PV polysilicon prices continue to plummet

17. September 2012 | Industry & Suppliers, Markets & Trends, Products | By:  Becky Beetz

Oversupply is continuing to plague the photovoltaic polysilicon market, according to IHS iSuppi, which say Tier 1 suppliers need to reduce production to alleviate the market. A revival could be seen this year; however, investigations by China into the U.S. and Korean markets are hampering development.


Polysilicon oversupply is continuing to adversely affect prices.

In its latest PV Polysilicon Price Tracker Report, IHS has found that polysilicon prices have continued to fall since December, with contract prices for 9N polysilicon decreasing to $27.80/kg in August and spot market prices to $21.90/kg. Meanwhile, contract pricing for 6N to 8N polysilicon was said to be $22.70/kg, while spot market pricing was at $20.10/kg.
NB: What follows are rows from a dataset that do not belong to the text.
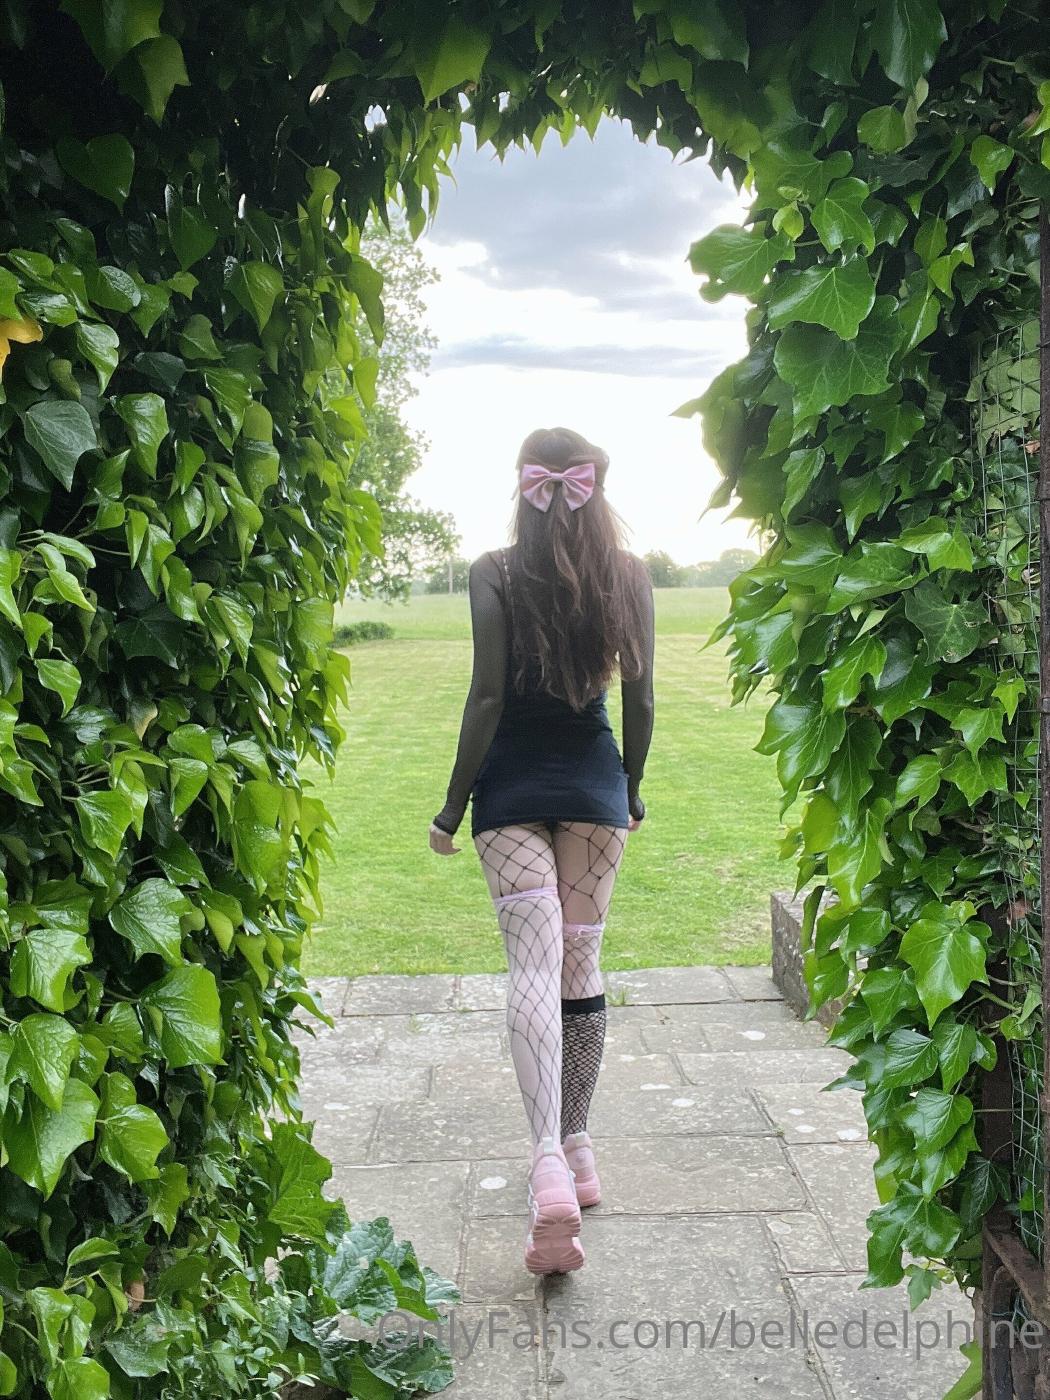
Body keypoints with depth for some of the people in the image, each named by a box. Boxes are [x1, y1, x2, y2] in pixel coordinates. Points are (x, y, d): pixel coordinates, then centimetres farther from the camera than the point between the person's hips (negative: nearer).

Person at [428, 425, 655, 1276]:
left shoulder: (495, 574, -7)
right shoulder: (629, 575, 0)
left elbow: (487, 695, -10)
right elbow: (639, 701, 2)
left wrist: (453, 807, -2)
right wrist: (631, 789, 17)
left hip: (512, 786, -2)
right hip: (595, 783, 3)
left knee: (534, 964, -7)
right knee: (581, 966, 12)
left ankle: (550, 1164, -23)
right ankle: (578, 1150, 23)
"Oversupply remains the dominant trend impacting the PV polysilicon market," stated Henning Wicht, director for PV advanced products at IHS. "The glut has caused pricing to drop precipitously, impacting profitability for polysilicon suppliers."
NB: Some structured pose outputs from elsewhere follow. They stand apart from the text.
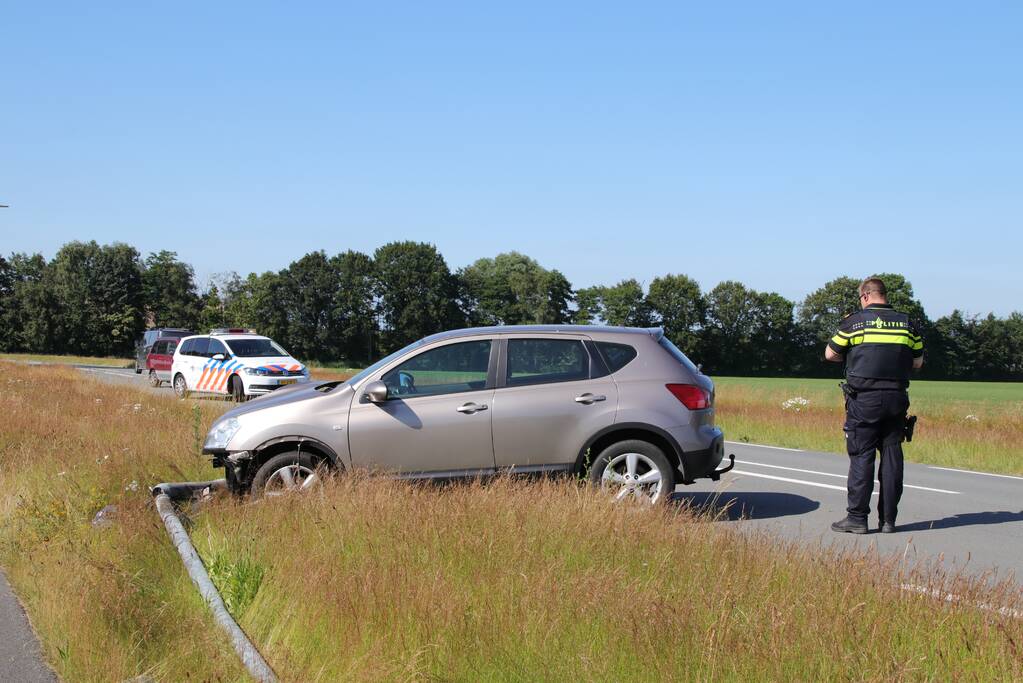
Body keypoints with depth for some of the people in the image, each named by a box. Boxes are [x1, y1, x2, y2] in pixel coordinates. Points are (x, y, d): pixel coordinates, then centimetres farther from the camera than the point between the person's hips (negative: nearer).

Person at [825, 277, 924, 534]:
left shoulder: (854, 322, -2)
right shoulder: (907, 323, 8)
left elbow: (830, 354, 6)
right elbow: (917, 362, 14)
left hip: (864, 399, -3)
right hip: (896, 398, 3)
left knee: (861, 457, 0)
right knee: (892, 456, 7)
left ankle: (857, 517, -1)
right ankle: (888, 519, 9)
In addition to oversupply, Wicht said pricing has been further affected by a "sharp decrease" in the demand of photovoltaic modules, and China’s instigation of countervailing duty and anti-dumping (AD) investigations against the U.S. and AD case against South Korea, and the threat of a similar investigation in the EU.
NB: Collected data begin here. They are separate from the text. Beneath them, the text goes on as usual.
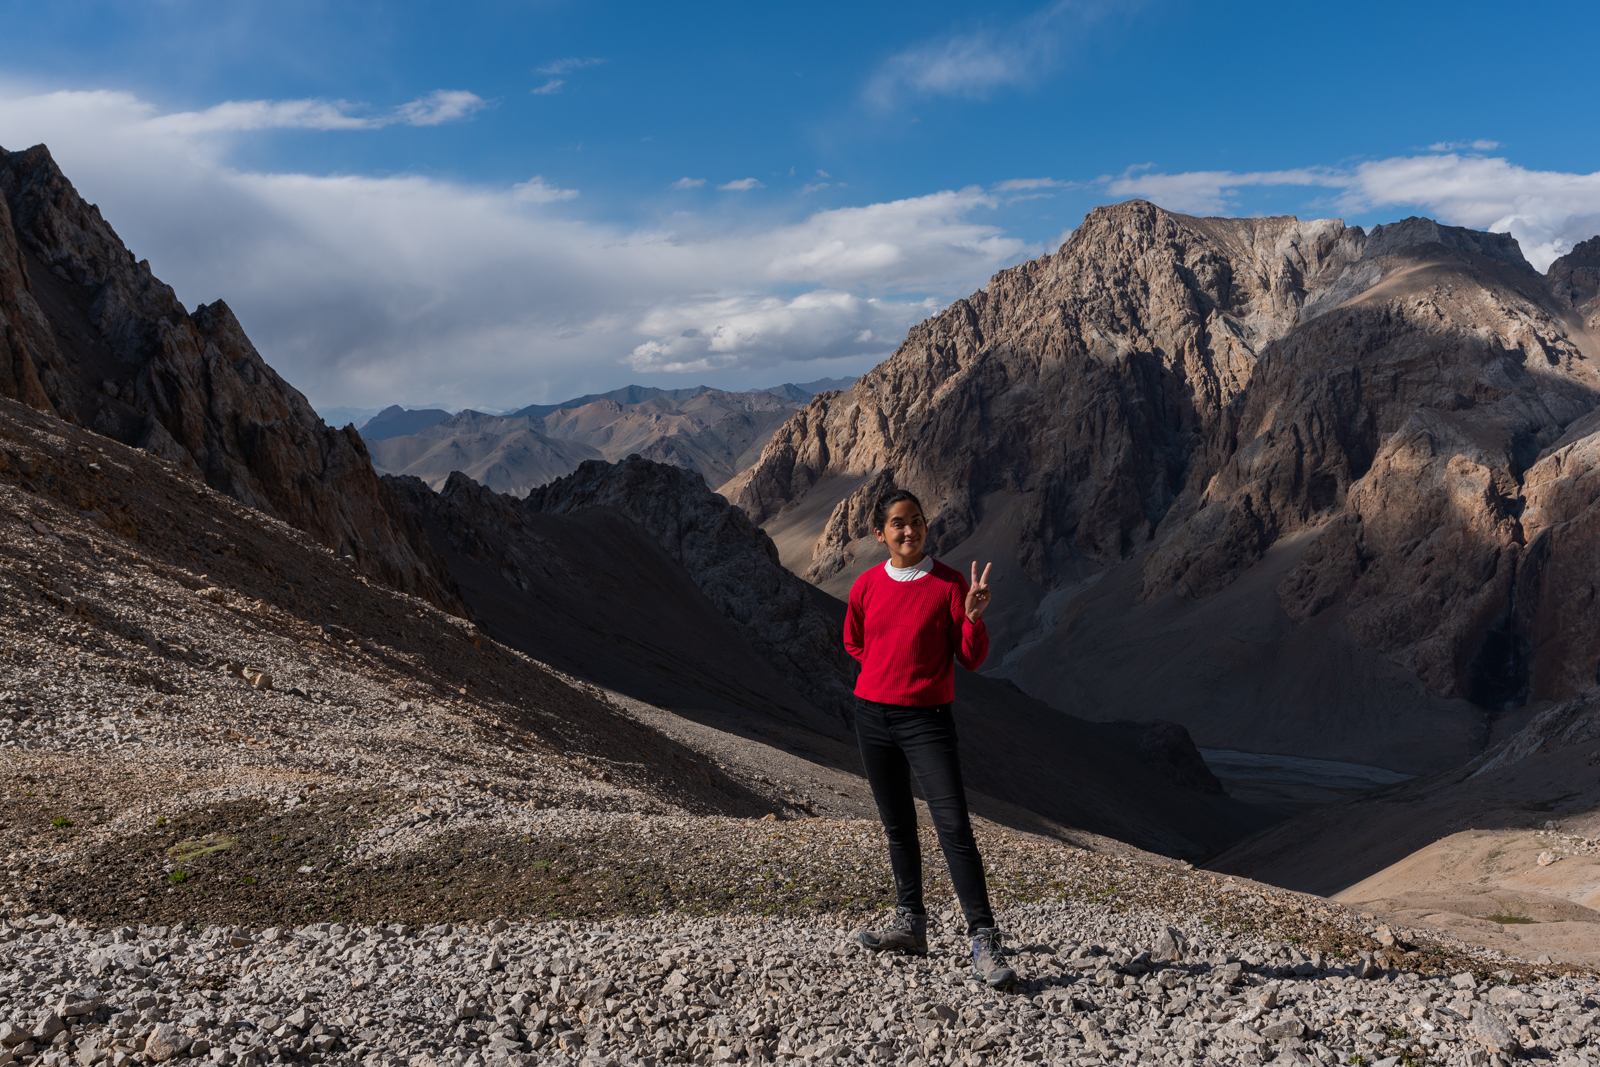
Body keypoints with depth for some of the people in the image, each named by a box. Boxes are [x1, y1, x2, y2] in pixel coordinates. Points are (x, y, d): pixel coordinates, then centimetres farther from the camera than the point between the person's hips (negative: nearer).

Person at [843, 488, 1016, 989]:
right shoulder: (866, 586, 4)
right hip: (873, 716, 4)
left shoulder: (950, 584, -6)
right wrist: (889, 672, 9)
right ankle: (911, 923, 27)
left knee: (954, 826, -12)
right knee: (898, 826, 14)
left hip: (927, 720, -4)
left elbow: (972, 660, -6)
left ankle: (983, 939, -8)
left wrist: (974, 616, -22)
As such, and on top of the "slight" production reductions seen in August, "Tier 1 suppliers need to consider reducing production" to stabilize polysilicon prices. If utilization rates are not reduced, oversupply will continue for the next year said IHS.

"Now is the time for Tier 1 polysilicon suppliers to seriously think about a cut in production, given that profit margins for these companies are already very weak," commented Wicht. "Based on the market developments in July and August—as well as the forecast for September—a worse profit/loss situation in the third quarter is forecast for major polysilicon makers than in the second quarter."

September and October could see polysilicon demand pick up, continued IHS, although the threat of tariffs could "frighten" buyers away. Indeed, if tariffs are imposed on U.S., Korean and European polysilicon manufacturers, prices are predicted to further decrease. "[The affected] companies will be forced to accelerate price declines, since China is the dominant buyer of polysilicon."